A federal judge last month ruled against the American Hospital Association and other hospital groups in their lawsuit against the Trump administration’s plan to require hospitals to publish the prices they charge consumers.
As a victory for consumers, that win on June 23 was short-lived as the AHA appealed the decision the next day. Then on June 30, the AHA asked federal health officials to delay the effective date of the federal hospital price transparency rule until the court case is settled.
Sarah Kliff and Margot Sanger-Katz of The New York Times wrote that the initial decision was a victory for the Trump administration, which sees pressure from patients as a way to control health costs. But at Axios, Sam Baker took a similar approach, but added an important caveat, first quoting from Judge Carl Nichols’ ruling that “The publication of charges will allow the agency to further its interest of informing patients about the cost of care, which will, in turn, advance its other interest — bringing down the cost of health care.”
Baker then added that some experts on price transparency are worried that making prices available to the public may cause hospitals and other health care providers to charge more.

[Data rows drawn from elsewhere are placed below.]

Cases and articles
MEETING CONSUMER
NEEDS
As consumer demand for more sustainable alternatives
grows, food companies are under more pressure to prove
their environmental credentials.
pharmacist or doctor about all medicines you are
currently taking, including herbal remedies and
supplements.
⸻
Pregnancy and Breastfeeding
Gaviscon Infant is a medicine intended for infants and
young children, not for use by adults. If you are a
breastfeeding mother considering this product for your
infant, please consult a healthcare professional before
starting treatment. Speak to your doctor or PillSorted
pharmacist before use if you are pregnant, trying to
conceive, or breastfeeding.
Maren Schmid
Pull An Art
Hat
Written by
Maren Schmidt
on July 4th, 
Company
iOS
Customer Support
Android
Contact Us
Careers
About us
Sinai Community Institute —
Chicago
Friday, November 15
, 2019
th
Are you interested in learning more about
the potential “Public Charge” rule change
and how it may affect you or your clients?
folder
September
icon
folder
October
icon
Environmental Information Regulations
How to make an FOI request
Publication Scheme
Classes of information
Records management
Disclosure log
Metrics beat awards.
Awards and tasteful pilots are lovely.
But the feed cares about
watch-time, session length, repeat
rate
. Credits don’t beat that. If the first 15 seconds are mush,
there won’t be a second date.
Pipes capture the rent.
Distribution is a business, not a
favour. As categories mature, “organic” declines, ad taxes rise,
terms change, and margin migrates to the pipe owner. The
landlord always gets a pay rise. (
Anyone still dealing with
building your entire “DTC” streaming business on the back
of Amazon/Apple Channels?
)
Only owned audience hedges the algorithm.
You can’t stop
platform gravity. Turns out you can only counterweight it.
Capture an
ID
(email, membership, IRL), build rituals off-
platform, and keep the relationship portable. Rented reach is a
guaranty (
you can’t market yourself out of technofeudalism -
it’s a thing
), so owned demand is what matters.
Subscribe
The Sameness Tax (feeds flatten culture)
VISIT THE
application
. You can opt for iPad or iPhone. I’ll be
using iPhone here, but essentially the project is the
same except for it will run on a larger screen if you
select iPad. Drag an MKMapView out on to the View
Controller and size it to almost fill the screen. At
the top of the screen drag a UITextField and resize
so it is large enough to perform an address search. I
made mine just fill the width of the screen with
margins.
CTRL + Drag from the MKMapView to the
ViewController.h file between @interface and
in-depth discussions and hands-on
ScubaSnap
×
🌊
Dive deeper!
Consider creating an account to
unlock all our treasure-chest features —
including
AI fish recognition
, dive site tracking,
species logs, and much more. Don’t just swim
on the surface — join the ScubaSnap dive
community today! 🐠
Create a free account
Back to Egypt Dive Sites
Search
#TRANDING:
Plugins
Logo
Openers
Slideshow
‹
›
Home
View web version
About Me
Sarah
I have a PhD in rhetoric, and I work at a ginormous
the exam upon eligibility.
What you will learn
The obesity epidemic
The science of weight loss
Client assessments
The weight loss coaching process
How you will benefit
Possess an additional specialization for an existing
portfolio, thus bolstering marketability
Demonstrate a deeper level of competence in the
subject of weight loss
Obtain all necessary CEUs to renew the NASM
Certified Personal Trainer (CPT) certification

We covered this topic earlier in, “Will price transparency drive up health care costs?”
Regardless of what effect transparency will have on prices, it’s important to keep the issue of price transparency in perspective for several reasons, two of which I’ll cover here because they’re timely.
First, it may seem almost unfair during a pandemic to raise questions about what hospitals charge, what with the high cost of treating COVID-19 patients and the concurrent revenue shortfall hospitals have seen as they have to restrict routine procedures and elective surgeries. Mark Taylor has reported on this issue for MarketWatch, as we noted in “Time to track how the pandemic is hurting health care provider finances.”
Second, while it may or may not be unfair to ask hospitals what they charge, consumers still want to shop for hospital care and other health care services with some knowledge about what that care will cost, or how the quality of that care compares with that of other providers. To help fill the gap in knowledge about hospital prices, states have been taking steps to help consumers identify hospitals and services that are shoppable. A shoppable health care service is one that is not emergent. In other words, the consumer can consider where to go to get the best price or highest level of care, or both.
Catalyst for Payment Reform, an organization that promotes employers’ efforts to control costs and improve health care quality, in May released a report card on state efforts to improve price transparency. CPR produced the report with the Source on Healthcare Price and Competition (SHPC), at the University of California Hastings College of Law. CPR released five earlier reports on state price transparency laws but hasn’t done so since 2017. This latest report is the sixth installment of the Report Card on State Price Transparency Laws. (PDF, 6.2 MB)
“The costs of the COVID-19 pandemic and a severely troubled economy reemphasize the importance of transparency,” said Suzanne Delbanco, Ph.D., CPR’s executive director.
In this most recent report, CPR and SHPC show that 16 states have passing grades (on a scale from A to F) in their efforts to make accurate and more comprehensive price information available to consumers on the web. Only seven states got passing grades in 2017. The 16 states to get passing grades this time are:
- A: Maine and New Hampshire
- B: Colorado, Connecticut, Maryland and Massachusetts
- C: Florida, Minnesota, New Mexico, Oregon and Virginia
- D: Arkansas, California, Utah, Vermont and Washington
The other 34 states got failing grades. But the fact that consumers in 16 states have access to meaningful price data is important because health plans and providers themselves keep price information mostly to themselves, leaving consumers in the dark.